Task goal: Within the material below, how many lines include the word "Байзакова"? Only the number should be given.

Input for this task:

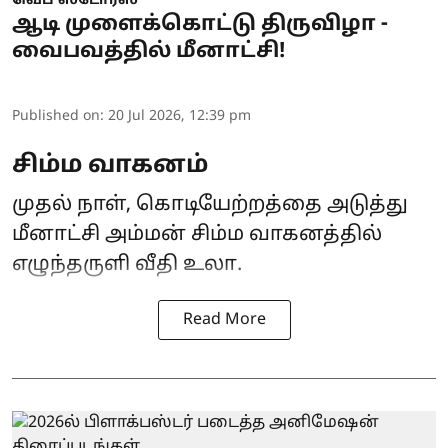
வெப் ஸ்டோரீஸ்
ஆடி முளைக்கொட்டு திருவிழா -
வைபவத்தில் மீனாட்சி!
Published on
:
20 Jul 2026, 12:39 pm
சிம்ம வாகனம்
முதல் நாள், கொடியேற்றத்தை அடுத்து
மீனாட்சி அம்மன் சிம்ம வாகனத்தில்
எழுந்தருளி வீதி உலா.
Read More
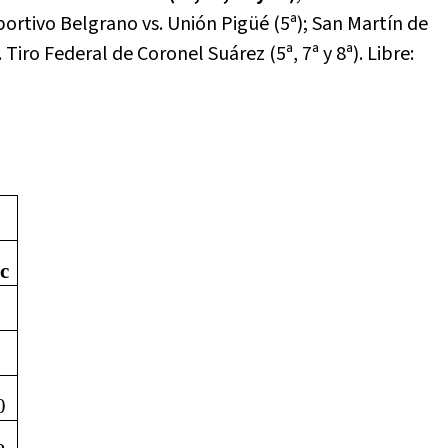
portivo Belgrano vs. Unión Pigüé (5ª); San Martín de
Tiro Federal de Coronel Suárez (5ª, 7ª y 8ª). Libre:
c
0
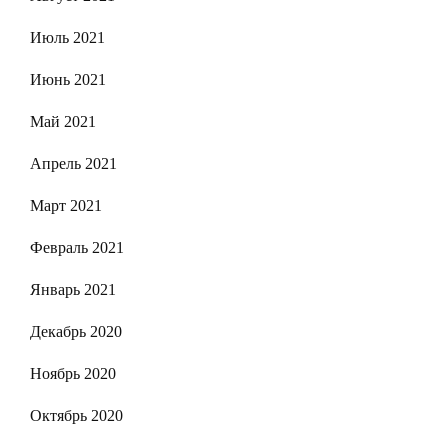
Июль 2021
Июнь 2021
Май 2021
Апрель 2021
Март 2021
Февраль 2021
Январь 2021
Декабрь 2020
Ноябрь 2020
Октябрь 2020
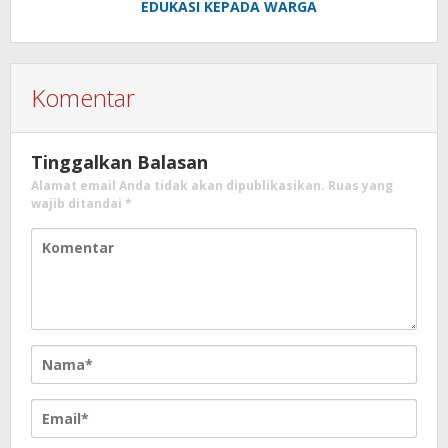
EDUKASI KEPADA WARGA
Komentar
Tinggalkan Balasan
Alamat email Anda tidak akan dipublikasikan.
Ruas yang
wajib ditandai
*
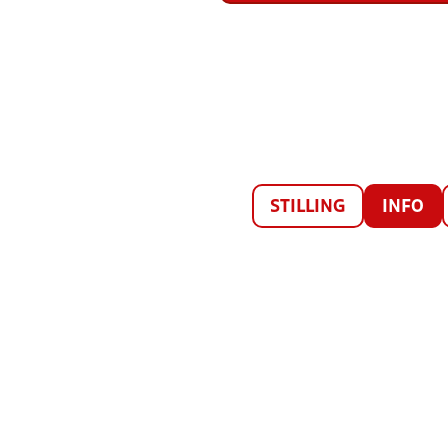
STILLING
INFO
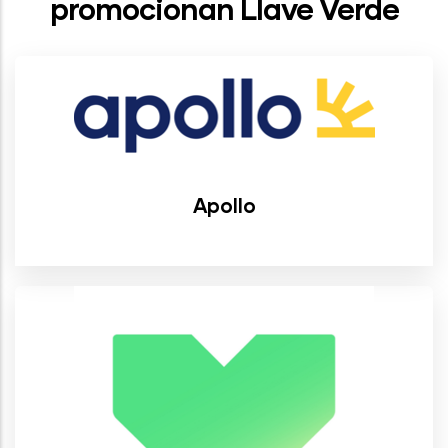
promocionan Llave Verde
Apollo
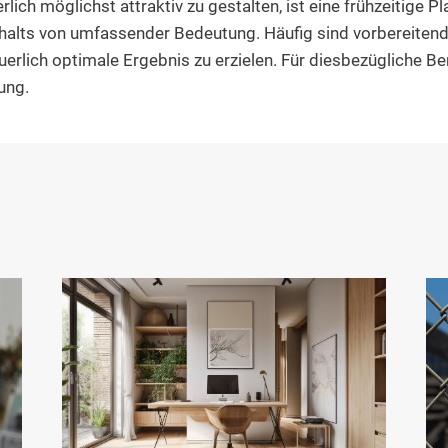
lich möglichst attraktiv zu gestalten, ist eine frühzeitige 
rhalts von umfassender Bedeutung. Häufig sind vorbereit
erlich optimale Ergebnis zu erzielen. Für diesbezügliche Be
ung.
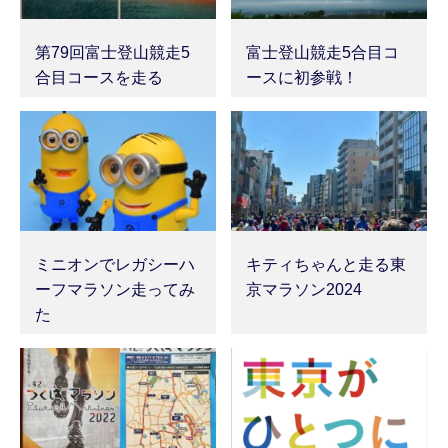
第79回富士登山競走5
富士登山競走5合目コ
合目コースを走る
ースに初参戦！
ミニオンでレガシーハ
キティちゃんと走る東
ーフマラソン走ってみ
京マラソン2024
た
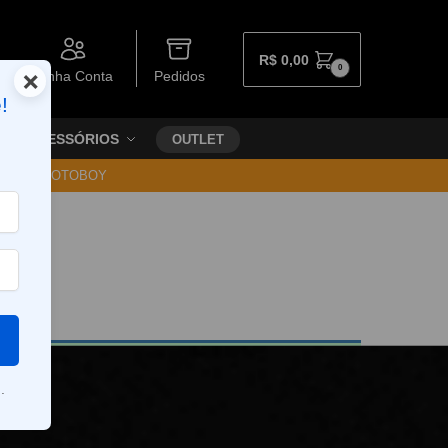
R$
0,00
0
×
Minha Conta
Pedidos
!
ACESSÓRIOS
OUTLET
30 VIA MOTOBOY
.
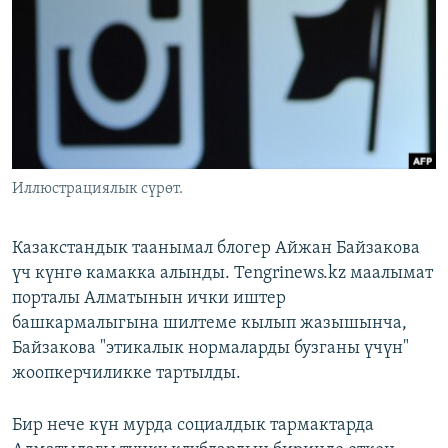
ОНЛАЙН ШЕРИНЕ
ЭЖЕ-СИҢДИЛЕР
АЗАТТЫК+
ЫҢГАЙСЫЗ СУРООЛОР
ЭЕ/АРнун бардык сайттары
Иллюстрациялык сүрөт.
Казакстандык таанымал блогер Айжан Байзакова
үч күнгө камакка алынды. Tengrinews.kz маалымат
порталы Алматынын ички иштер
башкармалыгына шилтеме кылып жазышынча,
Байзакова "этикалык нормаларды бузганы үчүн"
жоопкерчиликке тартылды.
Бир нече күн мурда социалдык тармактарда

Your solution: 2